Expect higher prices here than in downtown San Andrés

Panadería La Isla sits airside in T1 at Gustavo Rojas Pinilla International Airport, so this is one of your last chances for bread or pastries before boarding. It runs on a typical Colombian airport markup: assume you’ll pay more than in town bakeries on Avenida 20 de Julio. Figure mid-tier pricing ($$) for coffee and snacks, not ultra-budget street bakery levels.

Food is standard panadería fare: think almojábanas, pandebono, simple sandwiches, and sweet pastries rather than full meals. Expect filter coffee and maybe basic espresso drinks under COP 10,000–15,000, with pastries often landing in the COP 6,000–12,000 range. If you just need something to tide you over on a 1–2 hour flight to Bogotá or Medellín, one pastry and a coffee usually does the job.

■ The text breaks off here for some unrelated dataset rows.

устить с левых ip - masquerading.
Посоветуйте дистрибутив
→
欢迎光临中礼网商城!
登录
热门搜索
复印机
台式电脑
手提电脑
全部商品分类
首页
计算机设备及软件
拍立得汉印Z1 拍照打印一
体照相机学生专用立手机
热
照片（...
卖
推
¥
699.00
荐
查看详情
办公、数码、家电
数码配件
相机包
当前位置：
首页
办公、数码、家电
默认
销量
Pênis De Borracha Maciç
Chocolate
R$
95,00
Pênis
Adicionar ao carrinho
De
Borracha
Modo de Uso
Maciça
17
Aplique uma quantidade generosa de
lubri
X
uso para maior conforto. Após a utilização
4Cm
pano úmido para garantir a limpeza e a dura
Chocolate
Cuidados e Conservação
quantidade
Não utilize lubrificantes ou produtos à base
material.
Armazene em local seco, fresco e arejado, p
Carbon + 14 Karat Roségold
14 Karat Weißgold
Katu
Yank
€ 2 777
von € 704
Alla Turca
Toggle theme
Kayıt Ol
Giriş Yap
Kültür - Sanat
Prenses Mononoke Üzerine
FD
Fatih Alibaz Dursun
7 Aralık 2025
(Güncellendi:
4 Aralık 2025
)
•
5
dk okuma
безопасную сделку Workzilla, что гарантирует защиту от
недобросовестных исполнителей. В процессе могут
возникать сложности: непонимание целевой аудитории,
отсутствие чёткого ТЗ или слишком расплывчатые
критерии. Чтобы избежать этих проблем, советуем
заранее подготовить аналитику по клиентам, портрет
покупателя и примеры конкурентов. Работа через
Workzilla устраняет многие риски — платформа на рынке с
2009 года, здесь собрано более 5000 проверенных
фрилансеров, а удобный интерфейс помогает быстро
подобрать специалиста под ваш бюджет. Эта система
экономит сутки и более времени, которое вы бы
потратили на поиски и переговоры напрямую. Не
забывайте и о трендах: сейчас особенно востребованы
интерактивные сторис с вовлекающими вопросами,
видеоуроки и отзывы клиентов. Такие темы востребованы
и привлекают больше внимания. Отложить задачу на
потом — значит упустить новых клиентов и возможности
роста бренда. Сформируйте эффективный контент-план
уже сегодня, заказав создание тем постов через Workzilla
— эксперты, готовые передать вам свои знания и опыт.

Watch out for freshness. Local comments about airport bakeries in San Andrés call the options “pobres” and “costosas,” meaning quality doesn’t always match the prices. If trays look tired or the croissants have that shiny, hard surface, pivot to something less sensitive to staleness, like packaged breadsticks or a reheated arepa that at least comes hot.

Service pace matches the rest of small Colombian airports: staff juggle coffee, snacks, and payment on a single counter. At busy push times before Avianca and LATAM departures in T1, a 5–10 minute wait for coffee isn’t unusual. Have cash or a contactless card ready; some travelers report small stalls in Colombian airports occasionally struggle with chip-only foreign cards.

If you stop here, keep it simple: grab coffee and one fresh-looking pastry instead of stacking up a full tray. For anything more like a meal, eat in town before heading to the airport and use Panadería La Isla as a backup plan for a quick bite by the T1 gates.